• _WHAT YOU WILL DO_
What is the number of lines below that include the string "México"? Provide that number alone.
----------
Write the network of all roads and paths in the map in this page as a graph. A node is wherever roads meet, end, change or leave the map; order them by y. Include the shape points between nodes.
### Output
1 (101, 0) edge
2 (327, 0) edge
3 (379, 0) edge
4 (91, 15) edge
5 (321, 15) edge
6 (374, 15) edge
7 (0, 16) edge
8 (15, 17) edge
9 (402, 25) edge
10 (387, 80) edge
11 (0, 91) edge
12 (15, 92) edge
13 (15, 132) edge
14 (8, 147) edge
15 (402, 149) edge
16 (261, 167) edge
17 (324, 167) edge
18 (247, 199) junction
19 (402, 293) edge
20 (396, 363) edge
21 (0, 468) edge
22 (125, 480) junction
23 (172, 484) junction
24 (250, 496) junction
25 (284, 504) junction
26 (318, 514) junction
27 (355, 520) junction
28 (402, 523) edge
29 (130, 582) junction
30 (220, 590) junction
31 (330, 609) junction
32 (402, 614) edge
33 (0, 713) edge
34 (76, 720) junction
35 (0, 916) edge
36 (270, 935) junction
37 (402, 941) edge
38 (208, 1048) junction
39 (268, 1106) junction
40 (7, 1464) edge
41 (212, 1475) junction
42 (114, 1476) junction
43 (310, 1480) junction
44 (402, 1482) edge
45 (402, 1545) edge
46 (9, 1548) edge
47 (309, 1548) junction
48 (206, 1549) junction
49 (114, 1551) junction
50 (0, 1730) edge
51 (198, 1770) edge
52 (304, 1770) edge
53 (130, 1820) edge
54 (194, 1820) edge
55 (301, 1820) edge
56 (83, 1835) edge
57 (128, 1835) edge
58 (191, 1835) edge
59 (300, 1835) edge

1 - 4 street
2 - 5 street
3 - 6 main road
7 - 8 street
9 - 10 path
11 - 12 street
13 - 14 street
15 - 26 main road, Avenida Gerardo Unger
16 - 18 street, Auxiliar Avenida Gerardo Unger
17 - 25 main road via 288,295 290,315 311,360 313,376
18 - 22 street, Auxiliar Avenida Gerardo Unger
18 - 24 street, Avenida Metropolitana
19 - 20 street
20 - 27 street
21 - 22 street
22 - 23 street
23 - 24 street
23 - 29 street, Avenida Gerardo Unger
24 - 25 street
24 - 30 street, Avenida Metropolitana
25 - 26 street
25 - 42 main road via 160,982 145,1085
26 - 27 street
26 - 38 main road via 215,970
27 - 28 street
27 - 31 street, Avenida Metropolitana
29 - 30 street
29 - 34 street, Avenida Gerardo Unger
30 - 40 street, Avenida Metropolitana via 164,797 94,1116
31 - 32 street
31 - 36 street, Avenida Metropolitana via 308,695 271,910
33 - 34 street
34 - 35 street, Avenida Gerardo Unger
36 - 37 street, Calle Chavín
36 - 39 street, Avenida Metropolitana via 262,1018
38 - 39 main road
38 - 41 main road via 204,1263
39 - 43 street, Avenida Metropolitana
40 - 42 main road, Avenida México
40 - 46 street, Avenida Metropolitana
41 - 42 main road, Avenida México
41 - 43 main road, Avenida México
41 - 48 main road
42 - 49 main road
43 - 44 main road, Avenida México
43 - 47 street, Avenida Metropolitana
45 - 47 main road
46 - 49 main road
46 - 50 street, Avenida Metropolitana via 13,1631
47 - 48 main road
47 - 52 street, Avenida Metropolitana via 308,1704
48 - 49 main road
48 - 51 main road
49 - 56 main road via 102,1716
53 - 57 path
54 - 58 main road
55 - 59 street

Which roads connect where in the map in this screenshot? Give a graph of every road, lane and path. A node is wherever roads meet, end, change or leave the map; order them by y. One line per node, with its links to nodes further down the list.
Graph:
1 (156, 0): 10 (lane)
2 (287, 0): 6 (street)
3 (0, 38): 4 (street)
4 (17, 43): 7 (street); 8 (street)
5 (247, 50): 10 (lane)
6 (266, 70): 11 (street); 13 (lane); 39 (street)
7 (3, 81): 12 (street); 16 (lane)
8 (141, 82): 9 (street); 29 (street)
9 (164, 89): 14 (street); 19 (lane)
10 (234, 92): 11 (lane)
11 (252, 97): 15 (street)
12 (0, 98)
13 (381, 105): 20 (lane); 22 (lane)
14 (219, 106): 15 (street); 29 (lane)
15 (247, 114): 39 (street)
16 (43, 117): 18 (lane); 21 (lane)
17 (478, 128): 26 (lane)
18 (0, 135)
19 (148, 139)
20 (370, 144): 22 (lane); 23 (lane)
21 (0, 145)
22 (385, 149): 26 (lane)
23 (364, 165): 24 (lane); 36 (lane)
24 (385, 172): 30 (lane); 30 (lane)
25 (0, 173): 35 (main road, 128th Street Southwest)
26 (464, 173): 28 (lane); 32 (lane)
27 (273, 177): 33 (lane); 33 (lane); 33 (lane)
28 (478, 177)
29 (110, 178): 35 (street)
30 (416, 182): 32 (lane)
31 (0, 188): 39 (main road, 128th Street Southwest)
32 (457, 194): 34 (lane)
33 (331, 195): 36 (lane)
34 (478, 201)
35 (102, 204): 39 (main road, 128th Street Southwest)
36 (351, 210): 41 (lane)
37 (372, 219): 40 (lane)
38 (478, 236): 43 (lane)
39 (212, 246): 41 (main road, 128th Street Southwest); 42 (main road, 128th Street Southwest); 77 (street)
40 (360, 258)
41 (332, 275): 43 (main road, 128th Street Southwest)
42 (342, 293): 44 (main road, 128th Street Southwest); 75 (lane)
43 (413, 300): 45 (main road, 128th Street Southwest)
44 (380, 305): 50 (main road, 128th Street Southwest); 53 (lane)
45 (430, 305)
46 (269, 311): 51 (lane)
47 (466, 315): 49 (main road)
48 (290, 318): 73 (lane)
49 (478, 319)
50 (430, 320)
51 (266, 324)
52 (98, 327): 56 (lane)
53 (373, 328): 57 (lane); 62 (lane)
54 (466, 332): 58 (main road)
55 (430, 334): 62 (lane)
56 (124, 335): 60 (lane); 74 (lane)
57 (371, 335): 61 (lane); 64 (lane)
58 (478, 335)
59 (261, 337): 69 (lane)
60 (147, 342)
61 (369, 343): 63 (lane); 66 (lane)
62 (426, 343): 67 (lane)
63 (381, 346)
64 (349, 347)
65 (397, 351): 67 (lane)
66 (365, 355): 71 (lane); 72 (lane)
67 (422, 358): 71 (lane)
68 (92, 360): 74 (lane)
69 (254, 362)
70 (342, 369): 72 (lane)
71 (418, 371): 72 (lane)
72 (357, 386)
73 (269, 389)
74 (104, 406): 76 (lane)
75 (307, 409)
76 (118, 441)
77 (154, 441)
----------
• _ANSWER TO THIS PROBLEM_
4